His congressional district includes more than 10,000 farms, producing a variety of crops from potatoes to wine grapes.

The Chinese threat to American food security, so far, would seem minimal. As of December 2019, according to U.S. Department of Agriculture (USDA) data, Chinese agricultural real estate holdings in America totaled about 78,000 hectares – or 780 square kilometers. That is about 0.02 percent of America’s roughly 3.6 million square kilometers of total farmland.

Larger Holdings
By comparison, Canadian and European investors each own millions of hectares of U.S. farmland, according to Fred Gale, a senior economist with the International Trade and Development Branch of USDA’s Economic Research Service.
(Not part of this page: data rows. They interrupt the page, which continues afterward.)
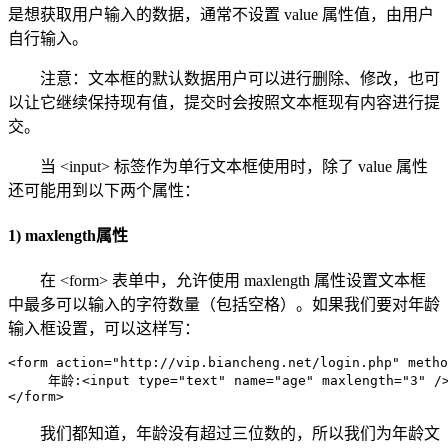
是想获取用户输入的数据，通常不设置 value 属性值，由用户
自行输入。
注意：文本框的默认数据用户可以进行删除、修改，也可
以让它继续保持现有值，提交时会按照文本框现有内容进行提
交。
当 <input> 标签作为单行文本框使用时，除了 value 属性
还可能用到以下两个属性：
1) maxlength属性
在 <form> 表单中，允许使用 maxlength 属性设置文本框
中最多可以输入的字符数量（包括空格）。如果我们要对年龄
输入框设置，可以这样写：
<form action="http://vip.biancheng.net/login.php" metho
     年龄:<input type="text" name="age" maxlength="3" />
</form>
我们都知道，年龄没有超过三位数的，所以我们为年龄文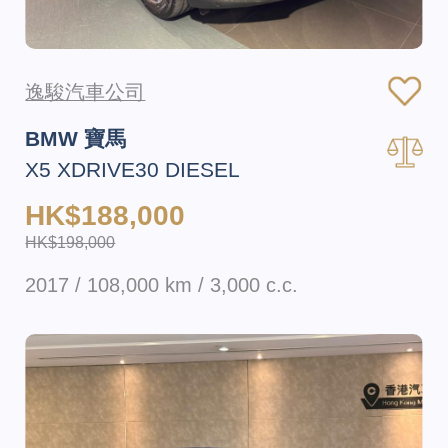
逸駿汽車公司
BMW 寶馬
X5 XDRIVE30 DIESEL
HK$188,000
HK$198,000
2017 / 108,000 km / 3,000 c.c.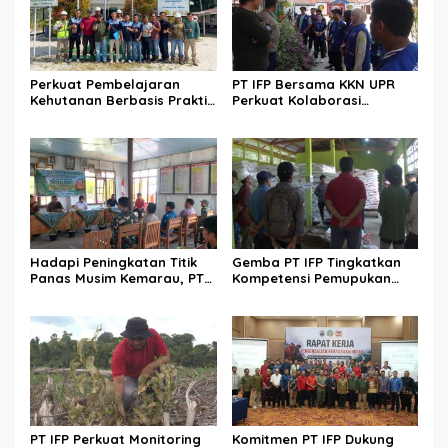
Perkuat Pembelajaran
PT IFP Bersama KKN UPR
Kehutanan Berbasis Praktik
Perkuat Kolaborasi
Lapangan, PT IFP Terima
Kembangkan Literasi
Mahasiswa INSTIPER
Masyarakat Desa
Yogyakarta
Hadapi Peningkatan Titik
Gemba PT IFP Tingkatkan
Panas Musim Kemarau, PT
Kompetensi Pemupukan
IFP Perkuat Sinergi Cegah
Tanaman Acacia
Karhutla
Crassicarpa
PT IFP Perkuat Monitoring
Komitmen PT IFP Dukung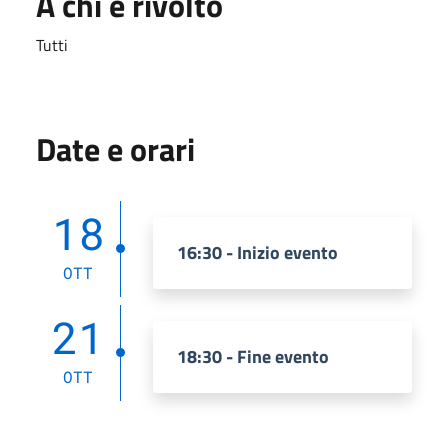
A chi è rivolto
Tutti
Date e orari
18
16:30 - Inizio evento
OTT
21
18:30 - Fine evento
OTT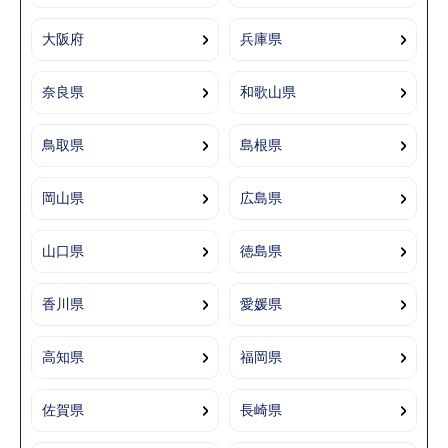
大阪府
兵庫県
奈良県
和歌山県
鳥取県
島根県
岡山県
広島県
山口県
徳島県
香川県
愛媛県
高知県
福岡県
佐賀県
長崎県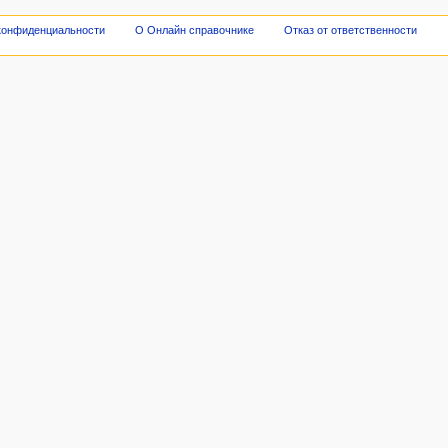
конфиденциальности
О Онлайн справочнике
Отказ от ответственности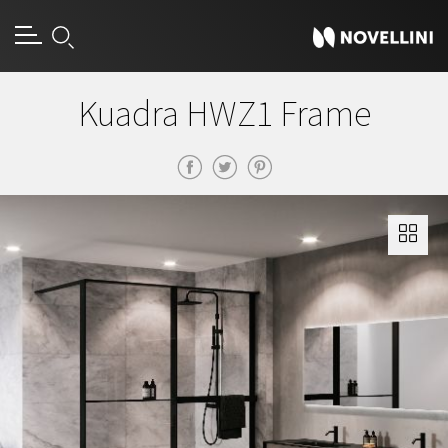
Kuadra HWZ1 Frame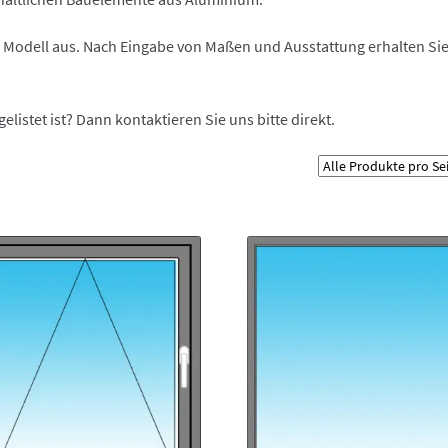
 Modell aus. Nach Eingabe von Maßen und Ausstattung erhalten Si
elistet ist? Dann kontaktieren Sie uns bitte direkt.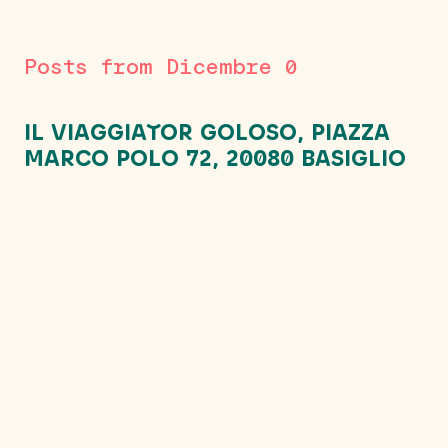
Posts from Dicembre 0
IL VIAGGIATOR GOLOSO, PIAZZA
MARCO POLO 72, 20080 BASIGLIO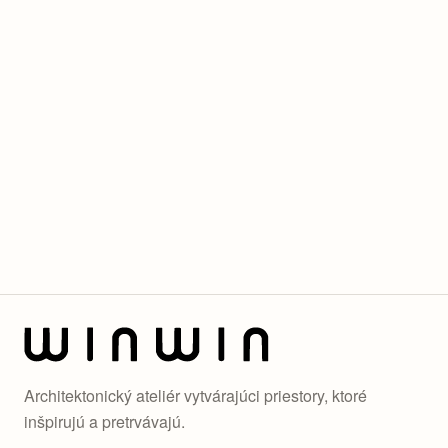
Rekreačné domy Šajdíkové Humence
Interiér bytu W
Interiér domu vo svahu
Interiér kancelárií Effectivity
Interiér kancelárií Zenithmedia
Interiér firemného klubu
Yeme plnochutné potraviny
Kantína Obederia II.
Kantína Obederia I.
Kaviarne Július Meinl
Reštaurácia Bokovka
Aurial Padel
Architektonický ateliér vytvárajúci priestory, ktoré
inšpirujú a pretrvávajú.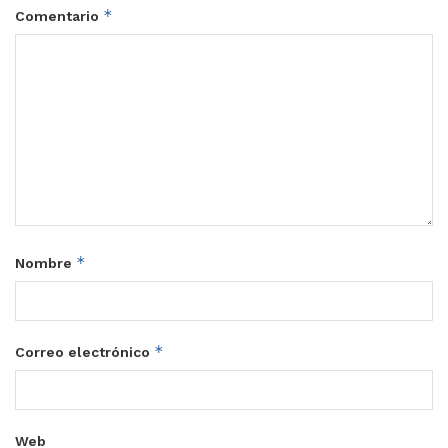
*
Comentario
*
Nombre
*
Correo electrónico
Web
Canadian investors alone hold 363 million hectares of American farmland – more than 4,000 times as much as the Chinese – according to USDA figures.

While comparatively small, Chinese land acquisitions in the United States are part of a global initiative that has included the purchase of U.S.-based Smithfield Foods, which Shuanghui International bought in 2013 for $4.72 billion.

“According to Chinese investment statistics, overseas ventures in agriculture, forestry, and fisheries soared from $300 million in 2009 to $3.3 billion in 2016,” said a 2018 USDA report, which found the focus of investments was shifting from farming and raw materials to agribusiness acquisitions. 

The study noted that the Chinese Communist Party has identified investment in foreign agriculture as a component of the Belt and Road Initiative, its massive global infrastructure development plan.